PMC Copyright notice

Enzymatically Active HLCs Are Generated from PGPC iPSCs

(A) Hepatocyte-like cell differentiation scheme. iPSCs were dissociated to single cells and maintained in ROCK inhibitor for 24 h to support survival. From D1 to D4 cells are transferred to STEMdiff definitive endoderm (DE) differentiation kit. From D5 to D9 cells were switched to serum-free differentiation (SFD)-based medium with activin A for 4 days and basic fibroblast growth factor (bFGF) for 2 days adding B27 without retinoic acid (RA).

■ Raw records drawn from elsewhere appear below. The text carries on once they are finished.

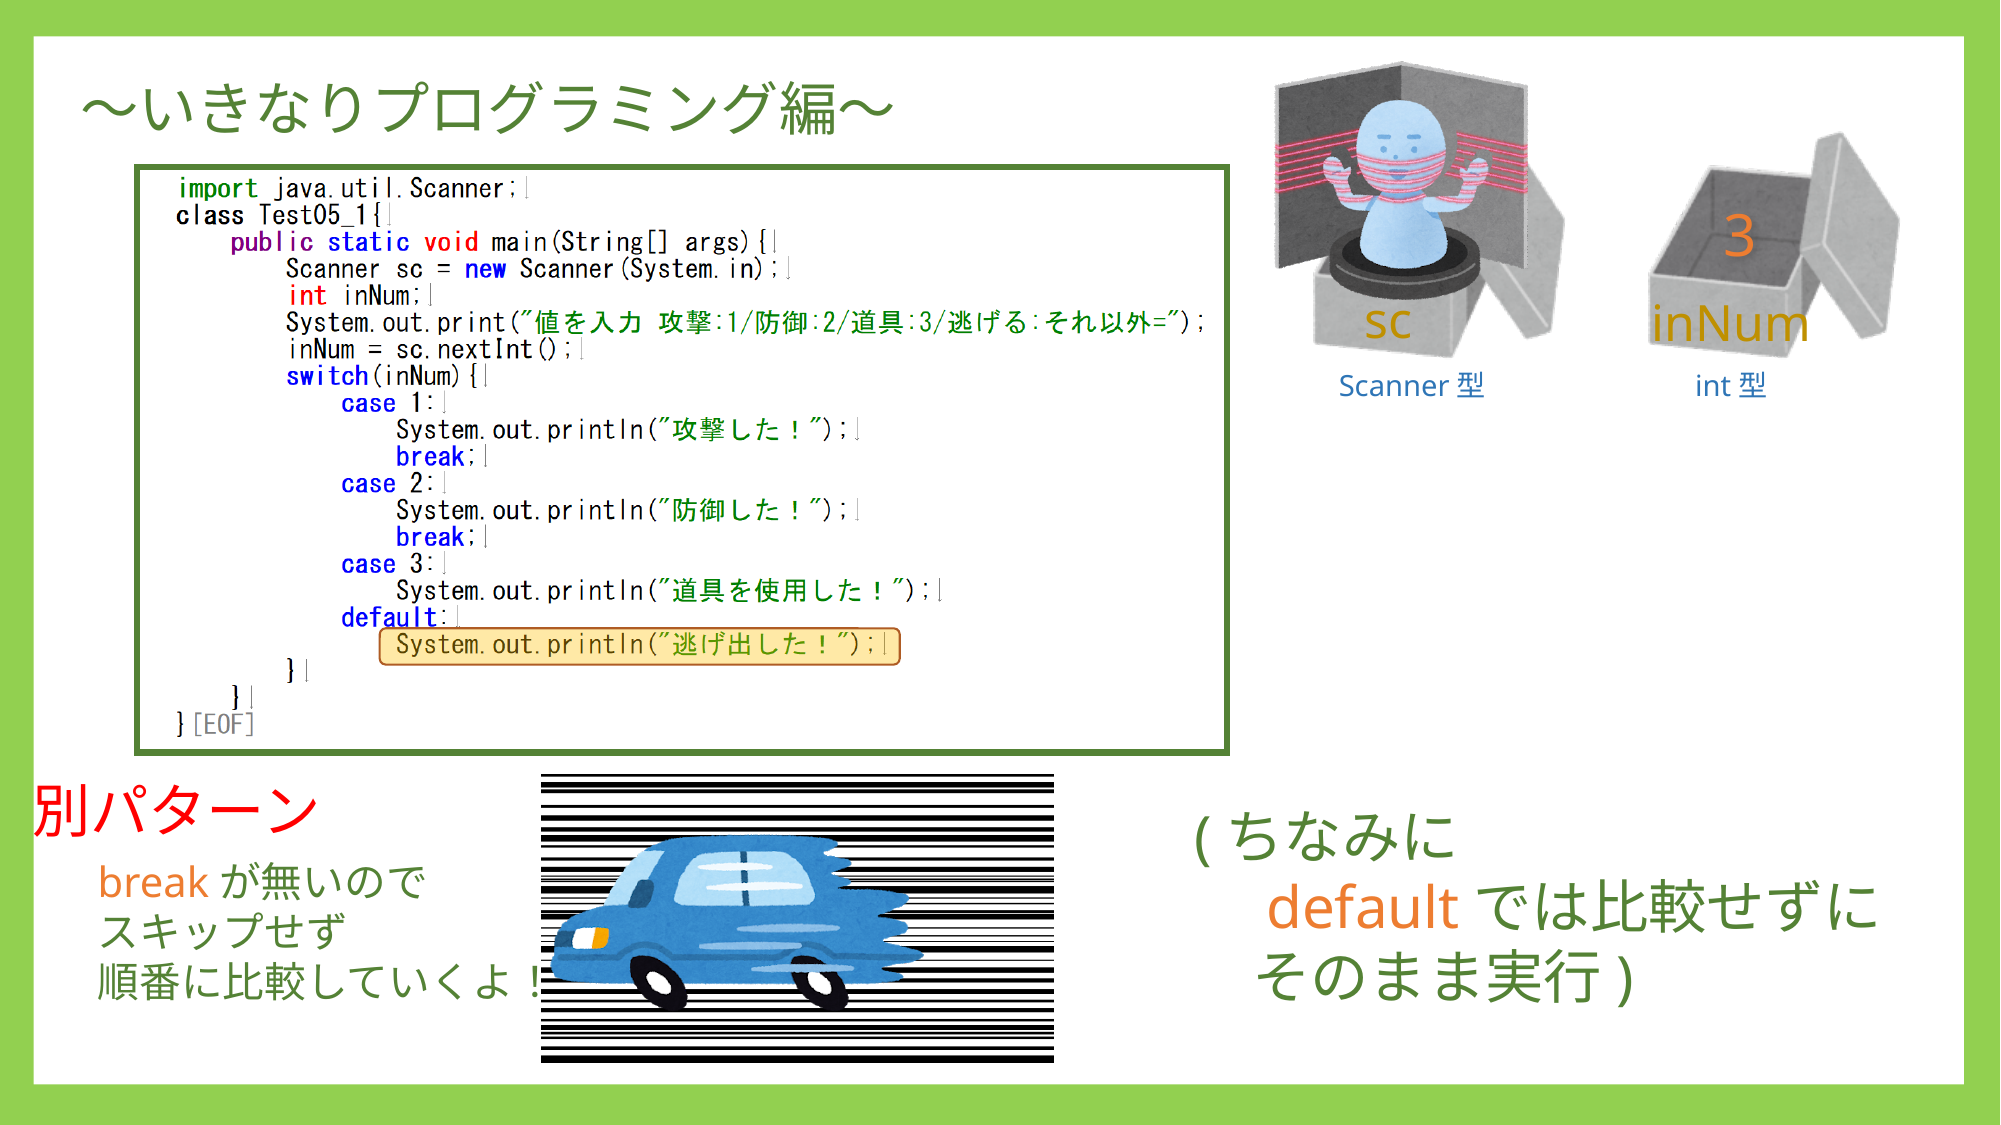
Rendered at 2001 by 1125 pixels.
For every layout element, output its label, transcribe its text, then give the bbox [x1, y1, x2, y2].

text_box (ちなみに defaultでは比較せずに そのまま実行) [1179, 792, 1897, 1018]
text_box Scanner型 [1324, 386, 1502, 410]
text_box breakが無いので スキップせず 順番に比較していくよ！ [82, 848, 541, 1013]
picture [1266, 45, 1578, 386]
text_box inNum [1636, 284, 1640, 359]
picture [541, 761, 1054, 1075]
text_box [136, 166, 1228, 754]
text_box ～いきなりプログラミング編～ [65, 64, 911, 150]
text_box 別パターン [17, 767, 335, 852]
text_box int型 [1680, 386, 1783, 410]
picture [1640, 123, 1913, 386]
picture [174, 174, 1212, 746]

Medium was changed every other day, then on D9 cells were switched to low glucose DMEM supplemented with SB-431542 and bone morphogenic protein (BMP4) from day 9 to day 15. bFGF was added back to the medium during D9 to D15 while B27 with RA was supplemented from D9 to D25 with medium changed every other day. From D15 to D25 hepatocyte growth factor (HGF), dexamethasone, and oncostatin M (OSM) were added to culture medium. From D15 to D21, cells were cultured in a mixture of low glucose DMEM/Ham's F12 (3:1) medium, and at D22 cells were cultured in a mixture of high glucose DMEM/Ham's F12 (3:1) medium. Bright-field images highlight morphology changes during differentiation. Scale bars represent 100 μm.

(B) Heatmaps indicating log2 fold change of marker gene expression normalized to iPSCs (top) or to fetal liver (bottom) (independent experiments = 3).

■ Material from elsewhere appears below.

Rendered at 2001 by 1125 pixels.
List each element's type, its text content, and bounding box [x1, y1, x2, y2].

(C) Dissociated D25 PGPC14 HLCs were labeled with anti-ALB and anti-AFP (left) or anti-alpha-1-AT and anti-CYP3A7 (right) and subjected to flow cytometry (independent experiments = 3).

(D) Representative immunocytochemistry images of D25 PGPC14 HLCs labeled with DAPI and anti-AFP, anti-albumin, anti-CYP3A7, or anti-HNF4A (independent experiments = 3). Scale bars represent 100 μm. Color channels were independently altered to adjust contrast for publication.

(E) Log scale plot of luminescence of each cell line measuring P450 enzymatic activity assayed at D14 and D25 with or without ketoconazole as an inhibitor (independent experiments n = 3; technical replicates for untreated samples = 2, treated samples = 1). Statistical significance was determined by Dunn's test between all samples and ^∗ indicate pairs where p < 0.05.